Note that there are technicalities, circumstances, and variations in which this isn’t exactly how it works and certainly not always how it works. For the sake of keeping it simple and upskilling everyone, let’s stick with the basics (should you be someone who knows this stuff better)

That fee is charged over the length of time General Partner(s) need the money to operate the business of managing the investments.

Meaning, say our $100MM fund invests into 10 companies over 10 years…

That’s $20MM (twenty million) that goes to just running the business. And $80MM in fact available for the investments. Thus, a glimpse into how much the Fund can actually invest in anything. Appreciating that any good startup investor is investing in at least 10 things (hoping to hit one good return), we’re looking at a firm that is likely little more or less than $8MM in any investment.

In time, the startups exit and let’s say the Firm ends up with $100MM PROFIT from the exits. As it comes back to the fund, over time, the LPs (the “investors”) get 100% of any cash until they get back whatever they have invested to date. Eventually, in our case, there is $100 million of profits to split. The General Partners get 20% of that, and the LPs get 80%.

Why this matter so much to understanding from where and how to raise capital?

That fund size matters.

The life of the fund (over what time frame they’ll invest), matters.

The investment thesis (in what and when/how) they invest, matters.

Their operating budget matters because a Venture Capital Firm is a business that should have resources available to help you!

A $10MM Fund under the same circumstances, would only have an operating budget of about $200k per year.

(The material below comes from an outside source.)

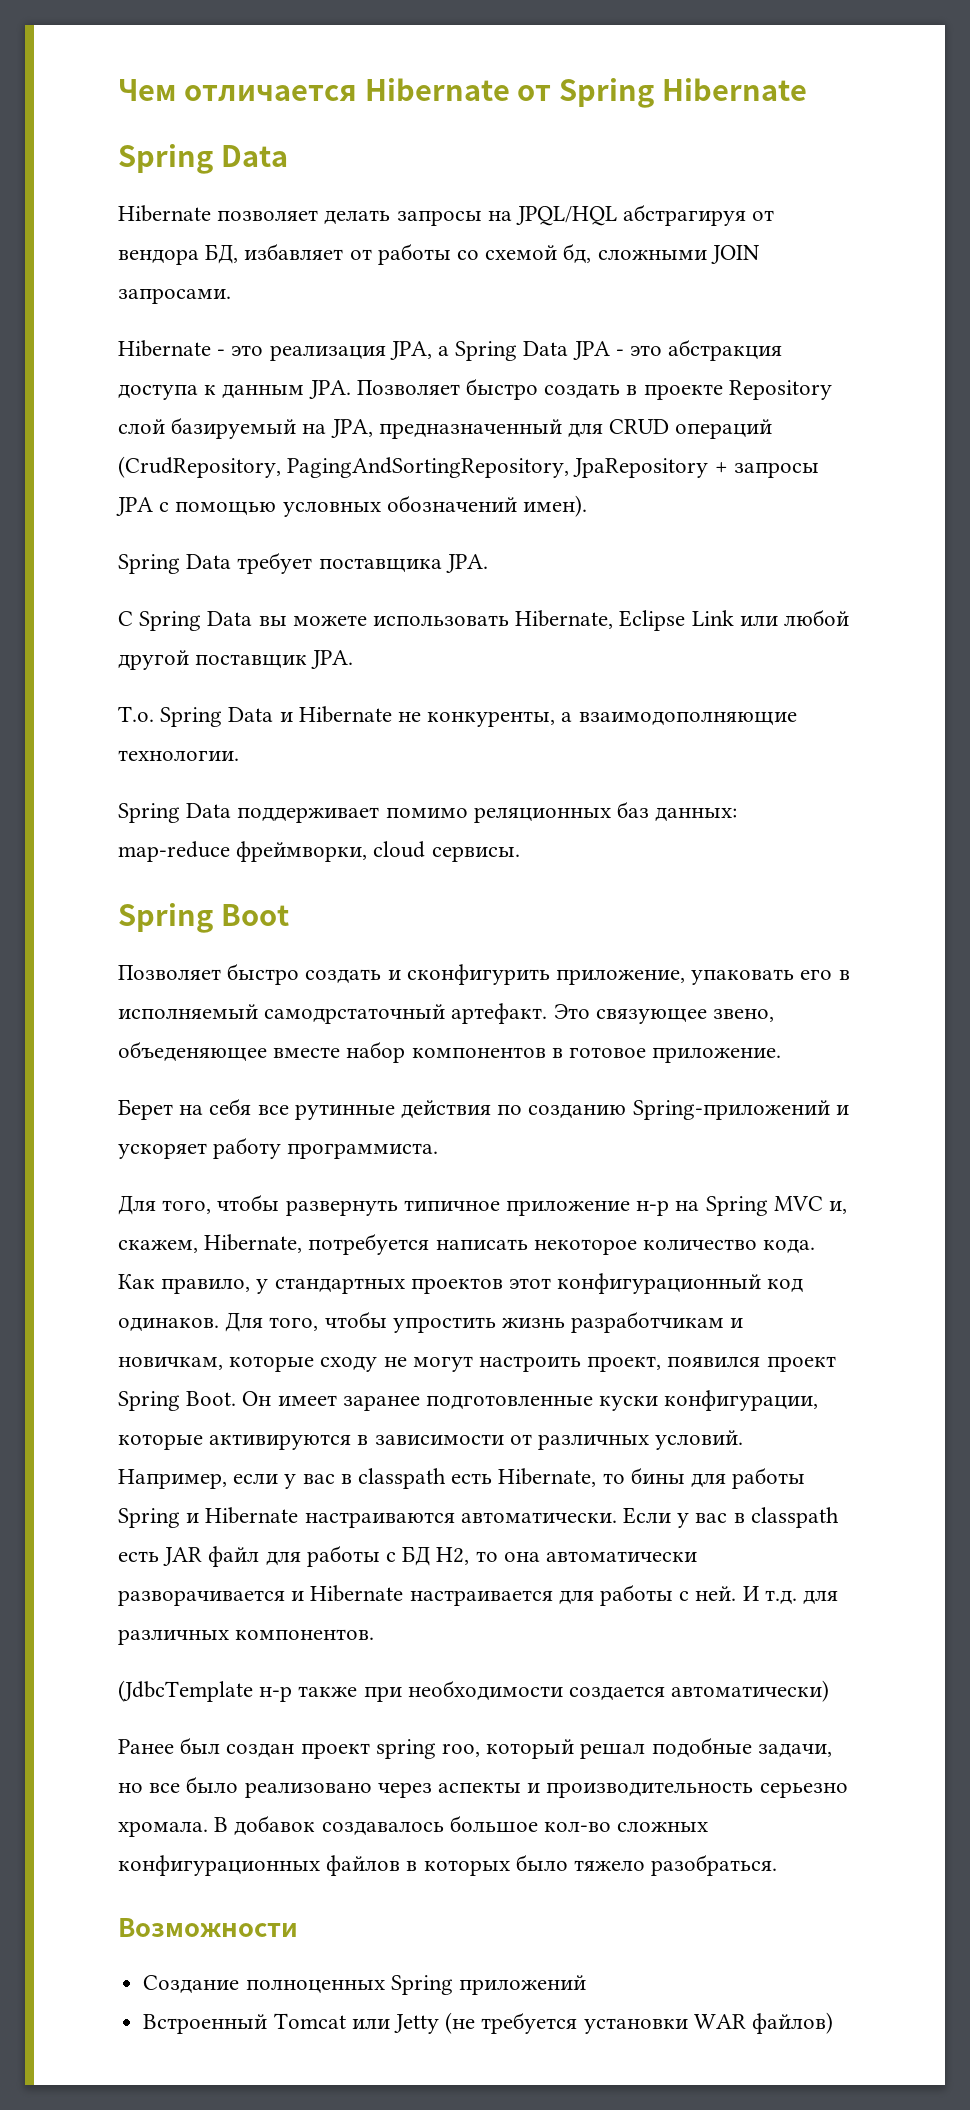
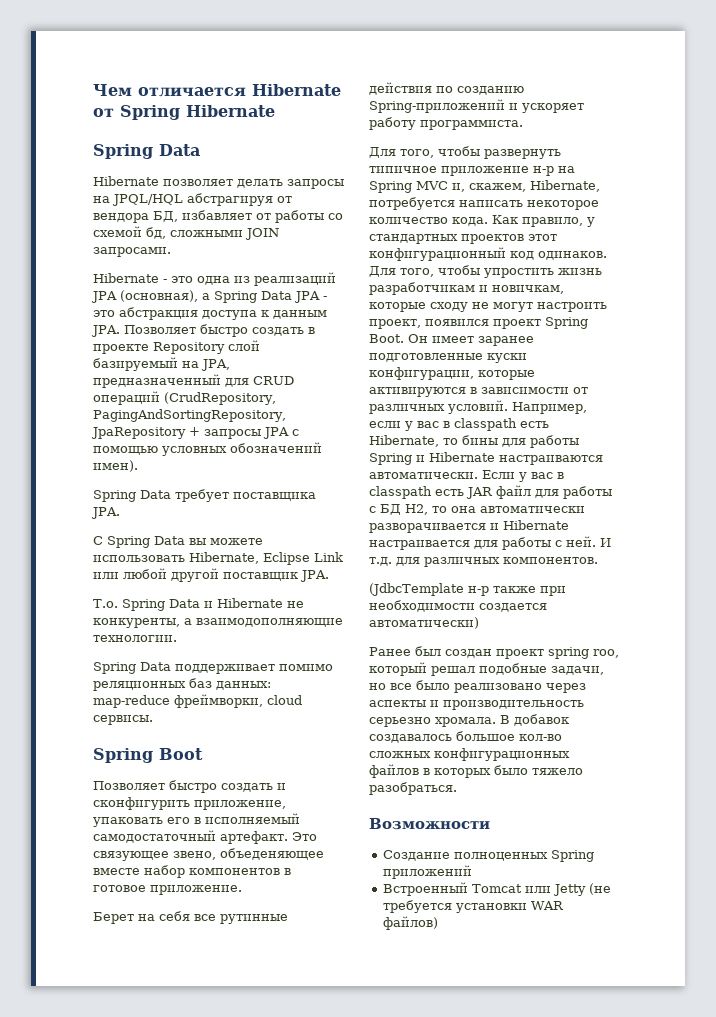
[269,341,432,361] реализация JPA, -> [197,272,336,286] [91,290,198,303] одна из реализаций JPA (основная),
[264,1004,446,1024] самодрстаточный -> [93,830,216,843] самодостаточный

That’s essentially just paying one person. And for 10 investments, we’re talking about $900k. Such a fund is genuinely a seed stage fund, more of an Angel Investor, and certainly not something you’d want to think of as the same as a Venture Capital Firm as in First Round Capital.

A $300MM Fund under the same circumstances is understandably structured as a business to be more involved in all that you do and to capably fund later rounds and/or follow previous rounds of funding. We’re working with an operating budget of $6MM a year in this case; that means Executives, EIRs, and other resources, such as their own PR firm, which you could (should) expect are part of the value of what they’re bringing to the table.

These questions and structures matter. Venture Capitalist is a JOB and a job means you can have expectations of the people doing that work; raising capital isn’t just a matter of you pitching, they’re raising capital too. Let’s get to work together.